Ash and embers
I awoke to the smell of smoke. My immediate reaction was to check on the boys, who were both sleeping soundly, uncovered and sweaty at the edges. The smoke was an outside odour, seeping through open windows to flip my worry switch for the day.
I tried to address my alarm at the unimaginitively named Gowy Woodland Park: a mix of grassland and trees growing on a former landfill site next to the River Gowy. Despite its unglamourous foundations, it's popular with dog-walkers, especially when seeking shade and water. I enjoy the hodgepodge habitats, something about the close canopy of the trees, open meadows and slow river usually comforts my brain.
The grass was bleached bone white while the clover and dock remained indefatigably green. In my eyeline, the hogweed had gone to seed in crisp parasols while a grasshopper by my feet out-buzzed the power lines. Demoiselles drifted at the river's edge where eager paws have churned the clay into a muddy chute directly down to the low-lying river. The pale wings of meadow brown butterflies lifted from the path as I passed, making me think of ash on the breeze, their orange underwings hinting at embers.

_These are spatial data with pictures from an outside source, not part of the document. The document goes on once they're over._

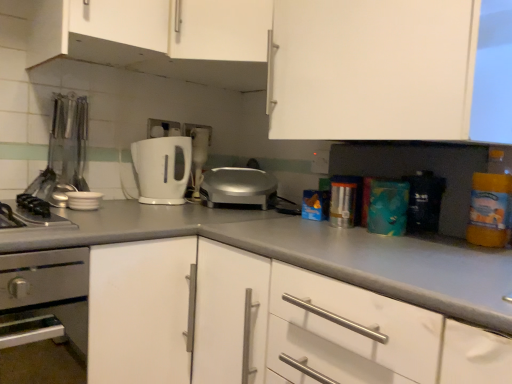
This screenshot has width=512, height=384. What do you see at coordinates (424, 201) in the screenshot? I see `teal matte box at center, which is the first appliance from right to left` at bounding box center [424, 201].

Describe the element at coordinates (161, 169) in the screenshot. I see `white glossy toaster at center, acting as the second toaster starting from the right` at that location.

From the picture: In order to face white matte cabinet at upper center, the 3th cabinetry positioned from the top, should I rotate leftwards or rightwards?

You should look right and rotate roughly 18.889 degrees.

How much space does white matte cabinet at upper center, the 3th cabinetry positioned from the top, occupy vertically?

53.85 centimeters.

I want to click on stainless steel oven at lower left, so click(44, 316).

In terms of height, does white glossy bowls at left, which is counted as the second appliance, starting from the left, look taller or shorter compared to metallic silver utensils at left, the 1th appliance positioned from the left?

white glossy bowls at left, which is counted as the second appliance, starting from the left, is shorter than metallic silver utensils at left, the 1th appliance positioned from the left.

Does white glossy bowls at left, the 2th appliance when ordered from right to left, touch metallic silver utensils at left, arranged as the third appliance when viewed from the right?

No, white glossy bowls at left, the 2th appliance when ordered from right to left, is not next to metallic silver utensils at left, arranged as the third appliance when viewed from the right.

Consider the image. Considering the positions of objects white glossy bowls at left, which is counted as the second appliance, starting from the left, and metallic silver utensils at left, the 1th appliance positioned from the left, in the image provided, who is in front, white glossy bowls at left, which is counted as the second appliance, starting from the left, or metallic silver utensils at left, the 1th appliance positioned from the left,?

Positioned in front is white glossy bowls at left, which is counted as the second appliance, starting from the left.

Do you think white glossy bowls at left, which is counted as the second appliance, starting from the left, is within metallic silver utensils at left, the 1th appliance positioned from the left, or outside of it?

white glossy bowls at left, which is counted as the second appliance, starting from the left, is not enclosed by metallic silver utensils at left, the 1th appliance positioned from the left.

Considering the sizes of objects teal matte box at center, which is the first appliance from right to left, and white plastic coffee machine at center in the image provided, who is bigger, teal matte box at center, which is the first appliance from right to left, or white plastic coffee machine at center?

With larger size is white plastic coffee machine at center.

From the picture: Is the surface of teal matte box at center, which is the first appliance from right to left, in direct contact with white plastic coffee machine at center?

No.

From a real-world perspective, who is located higher, teal matte box at center, the 3th appliance when ordered from left to right, or white plastic coffee machine at center?

white plastic coffee machine at center.

Is white matte countertop at center not within white matte cabinet at center, acting as the 4th cabinetry starting from the top?

Yes, white matte countertop at center is located beyond the bounds of white matte cabinet at center, acting as the 4th cabinetry starting from the top.

Can you confirm if white matte countertop at center is bigger than white matte cabinet at center, the first cabinetry in the bottom-to-top sequence?

Actually, white matte countertop at center might be smaller than white matte cabinet at center, the first cabinetry in the bottom-to-top sequence.

Considering the sizes of objects white matte countertop at center and white matte cabinet at center, acting as the 4th cabinetry starting from the top, in the image provided, who is wider, white matte countertop at center or white matte cabinet at center, acting as the 4th cabinetry starting from the top,?

With larger width is white matte countertop at center.

Where is `cabinetry below the white matte countertop at center (from a real-world perspective)`? The width and height of the screenshot is (512, 384). cabinetry below the white matte countertop at center (from a real-world perspective) is located at coordinates (310, 253).

Which object is more forward, teal matte box at center, which is the first appliance from right to left, or white matte cabinet at upper center, arranged as the fourth cabinetry when ordered from the bottom?

teal matte box at center, which is the first appliance from right to left.

Would you consider teal matte box at center, the 3th appliance when ordered from left to right, to be distant from white matte cabinet at upper center, which ranks as the 1th cabinetry in top-to-bottom order?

St Swithun's Day, 15 July, is a day of folkloric weather forecasting with potential pagan roots and some scientific support, according to the Royal Meteorological Society. Here's the proverb in full:
St Swithun's day if thou dost rain
For forty days it will remain
St Swithun's day if thou be fair
For forty days 'twill rain nae mare
In an ill omen, this year it was marked with unprecedented 'firewave' conditions. The smoke I smelled could have been from wildfires to the north east on Saddleworth Moor and Tintwistle Moor, or west on Conwy Mountain. Forty more days? I bloody hope not.